Really determining unmountability

  • Can someone point me to a reliable means to determine whether a
    volume can be unmounted? More specifically, a technique to predict
    whether FSEjectVolumeSync should be expected (barring transient
    conditions) to succeed?

    I've gone through PBHGetVolParmsSync, IOKit media properties and
    NSWorkspace's getFileSystemInfoForPath:...; all three give me false
    negatives on non-boot hard drives.

    Obviously there's a way to do it - Finder does - but I'm apparently
    using the wrong search terms in Google and Apple's developer site.

    Thanks in advance.

    Greg
  • Am 01.10.2006 um 14:38 schrieb Gregory Weston:

    > Can someone point me to a reliable means to determine whether a
    > volume can be unmounted? More specifically, a technique to predict
    > whether FSEjectVolumeSync should be expected (barring transient
    > conditions) to succeed?
    >
    > I've gone through PBHGetVolParmsSync, IOKit media properties and
    > NSWorkspace's getFileSystemInfoForPath:...; all three give me false
    > negatives on non-boot hard drives.

    Non-boot hard drives _can_ be unmounted. They can't be removed, though.

    Markus

    - - - - - - - - - - - - - - - - - - -
    Dipl. Ing. Markus Hitter
    http://www.jump-ing.de/
  • On Oct 2, 2006, at 4:30 AM, Markus Hitter wrote:

    >
    > Am 01.10.2006 um 14:38 schrieb Gregory Weston:
    >
    >> Can someone point me to a reliable means to determine whether a
    >> volume can be unmounted? More specifically, a technique to predict
    >> whether FSEjectVolumeSync should be expected (barring transient
    >> conditions) to succeed?
    >>
    >> I've gone through PBHGetVolParmsSync, IOKit media properties and
    >> NSWorkspace's getFileSystemInfoForPath:...; all three give me
    >> false negatives on non-boot hard drives.
    >
    > Non-boot hard drives _can_ be unmounted. They can't be removed,
    > though.

    That's the problem, though. Every method I've tried so far is telling
    me that certain volumes _can't_ be when, in fact, they can.

-- Work order --
In the unmounting thread, turn the paragraph in Gregory Weston's first message that begins "I've gone through PBHGetVolParmsSync" into a short list that keeps its main facts.

-- Recorded information --
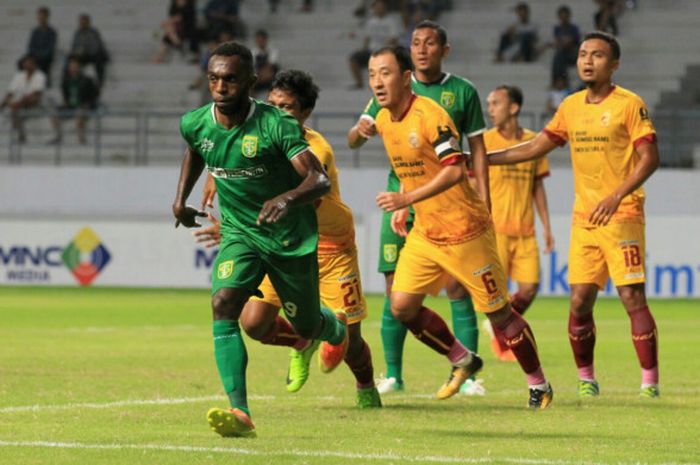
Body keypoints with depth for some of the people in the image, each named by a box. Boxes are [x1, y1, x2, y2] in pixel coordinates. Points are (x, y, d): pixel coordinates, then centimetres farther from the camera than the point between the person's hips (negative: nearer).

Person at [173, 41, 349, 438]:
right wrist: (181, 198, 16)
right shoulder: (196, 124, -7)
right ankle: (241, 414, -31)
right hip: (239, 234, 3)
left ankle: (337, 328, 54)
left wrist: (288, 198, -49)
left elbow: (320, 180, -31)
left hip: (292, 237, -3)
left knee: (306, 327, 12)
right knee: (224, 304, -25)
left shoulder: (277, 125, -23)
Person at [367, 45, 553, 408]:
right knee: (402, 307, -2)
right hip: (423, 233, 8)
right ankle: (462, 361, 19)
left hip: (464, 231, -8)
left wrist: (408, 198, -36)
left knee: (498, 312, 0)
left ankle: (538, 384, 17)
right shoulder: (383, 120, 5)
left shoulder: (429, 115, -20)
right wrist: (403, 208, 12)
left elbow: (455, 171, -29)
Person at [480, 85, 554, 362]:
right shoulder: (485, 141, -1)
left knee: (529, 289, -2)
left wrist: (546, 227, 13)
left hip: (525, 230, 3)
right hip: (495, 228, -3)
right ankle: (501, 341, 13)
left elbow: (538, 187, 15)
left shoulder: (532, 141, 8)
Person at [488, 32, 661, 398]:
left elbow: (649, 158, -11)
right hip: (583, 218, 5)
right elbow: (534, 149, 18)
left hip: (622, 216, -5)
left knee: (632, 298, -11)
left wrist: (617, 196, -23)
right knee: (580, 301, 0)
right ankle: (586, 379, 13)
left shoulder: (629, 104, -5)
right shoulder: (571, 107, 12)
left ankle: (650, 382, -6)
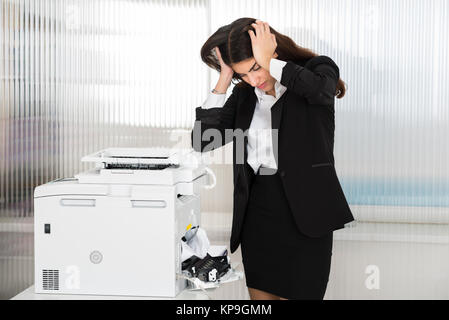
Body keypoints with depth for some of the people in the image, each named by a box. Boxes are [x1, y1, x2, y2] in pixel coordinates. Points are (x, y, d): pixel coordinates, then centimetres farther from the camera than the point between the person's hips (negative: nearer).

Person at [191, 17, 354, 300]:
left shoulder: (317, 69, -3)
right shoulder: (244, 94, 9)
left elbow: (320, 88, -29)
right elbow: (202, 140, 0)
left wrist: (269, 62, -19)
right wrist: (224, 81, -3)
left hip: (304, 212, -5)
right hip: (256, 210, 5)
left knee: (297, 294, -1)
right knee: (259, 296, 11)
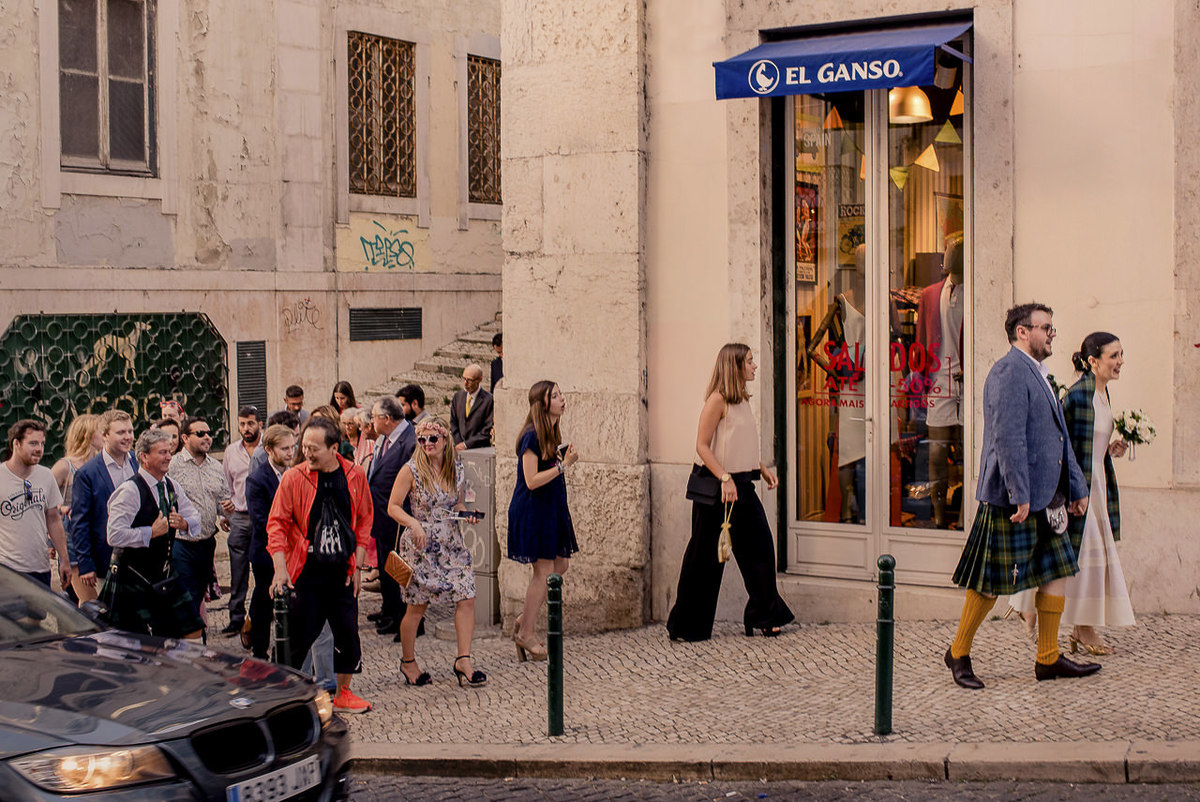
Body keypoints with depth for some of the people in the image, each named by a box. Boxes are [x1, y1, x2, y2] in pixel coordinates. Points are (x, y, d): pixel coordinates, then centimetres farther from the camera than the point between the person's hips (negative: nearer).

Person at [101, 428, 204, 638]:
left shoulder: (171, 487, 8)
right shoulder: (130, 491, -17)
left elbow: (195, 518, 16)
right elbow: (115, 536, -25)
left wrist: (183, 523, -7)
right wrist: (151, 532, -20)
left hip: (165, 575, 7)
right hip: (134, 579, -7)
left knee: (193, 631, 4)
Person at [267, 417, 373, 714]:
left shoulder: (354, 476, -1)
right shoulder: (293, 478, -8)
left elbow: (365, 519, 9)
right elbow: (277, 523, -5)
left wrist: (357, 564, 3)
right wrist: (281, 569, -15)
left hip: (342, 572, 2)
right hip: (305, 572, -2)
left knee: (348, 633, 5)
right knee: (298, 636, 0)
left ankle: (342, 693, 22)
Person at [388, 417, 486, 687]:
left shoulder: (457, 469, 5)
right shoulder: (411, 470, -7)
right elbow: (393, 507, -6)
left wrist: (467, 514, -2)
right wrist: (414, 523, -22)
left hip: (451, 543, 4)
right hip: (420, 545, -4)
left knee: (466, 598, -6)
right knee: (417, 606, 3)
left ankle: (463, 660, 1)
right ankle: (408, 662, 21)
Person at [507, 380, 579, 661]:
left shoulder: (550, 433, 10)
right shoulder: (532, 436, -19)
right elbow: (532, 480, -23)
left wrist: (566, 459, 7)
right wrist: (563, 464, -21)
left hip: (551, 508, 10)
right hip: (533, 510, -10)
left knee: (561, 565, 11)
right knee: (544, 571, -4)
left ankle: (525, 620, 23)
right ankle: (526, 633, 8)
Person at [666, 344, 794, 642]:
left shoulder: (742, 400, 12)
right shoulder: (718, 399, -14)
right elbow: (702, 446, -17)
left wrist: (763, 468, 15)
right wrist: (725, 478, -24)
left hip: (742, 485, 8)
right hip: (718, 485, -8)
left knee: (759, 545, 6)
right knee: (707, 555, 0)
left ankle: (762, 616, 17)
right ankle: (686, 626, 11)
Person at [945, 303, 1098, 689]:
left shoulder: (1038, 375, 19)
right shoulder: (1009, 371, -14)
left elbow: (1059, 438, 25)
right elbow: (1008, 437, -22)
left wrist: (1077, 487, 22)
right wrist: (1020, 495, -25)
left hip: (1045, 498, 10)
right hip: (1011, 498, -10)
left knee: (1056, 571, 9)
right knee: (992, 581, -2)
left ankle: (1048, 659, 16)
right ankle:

-- Expected output --
- Methods tried: PBHGetVolParmsSync, IOKit media properties, and NSWorkspace's getFileSystemInfoForPath:...
- Result: all three give false negatives on non-boot hard drives.